En 1941, el escritor norteamericano Sherwood Anderson (quien ayudó a William Faulkner a publicar su primera novela La paga de los soldados en 1926) se tragó un palillo en medio de una fiesta, durante su estancia en Panamá, y posteriormente murió de peritonitis.

Por su parte, el dramaturgo Tennessee Williams murió sentado en su baño. Trataba de abrir con la boca un bote de pastillas, cuando de pronto el tapón salió disparado directamente a su garganta, finalmente lo asfixió.

Jack Daniel, el fundador de la destilería radicada en Tennessee que fabrica el famoso whisky que lleva su nombre, murió en 1911 a causa de una contaminación por bacterias en la sangre, seis años después de haberse lastimado un dedo del pie por patear su caja fuerte al olvidarse la combinación.

Pero una de las muertes más extrañas fue la de Esquilo (456 a.C.), considerado como el primer representante de la tragedia griega. El dramaturgo decidió exiliarse al campo después de que el oráculo predijese que iba a fallecer aplastado por una casa. Poco tiempo después, un buitre quebrantahuesos dejó caer una tortuga desde gran altura justo sobre el lugar donde se encontraba Esquilo. El caparazón golpeó su cráneo ocasionándole una muerte instantánea.

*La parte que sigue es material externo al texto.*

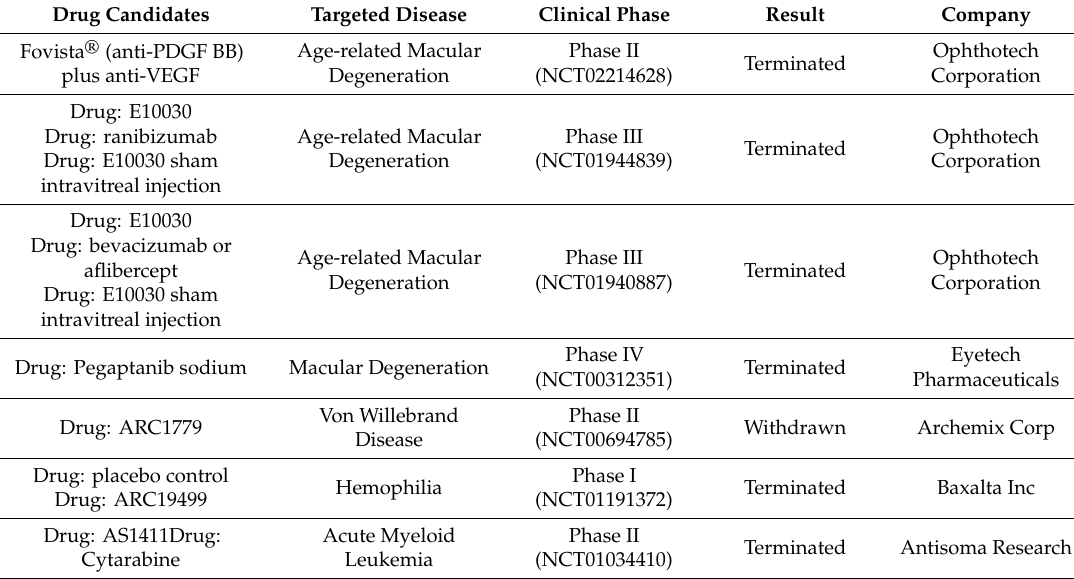
Table 4. Nucleic acid aptamers removed from the clinical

Al parecer el oráculo no se equivocó.

SEIS

Han pasado seis días y la espina sigue aquí. Nada ha cambiado, salvo que ahora nos llevamos mejor. Hemos llegado a un acuerdo, si yo no la activo con el diente ella me deja en paz. El puntito no ha crecido, buena señal. Supongo que en algún momento mi propio labio lo expulsará. Hasta tanto volveré a la cantina de don Carlitos para escuchar historias del barrio y de viejos locos a los que siempre he sentido hermanos. Don Gerardo prometió estar puntual, en la misma mesa, con una bolsa de tunas. Me alegrará mucho verlo, pero esta vez me limitaré a lo que dicte mi corazón: una copita de hervido, la añoranza de mi amor en la distancia y la música de una vieja Wurlitzer que por décadas ha sido templo de grandes dioses —ebrios, luminosos y eternos— dioses que siempre, estoy segura, me acompañarán.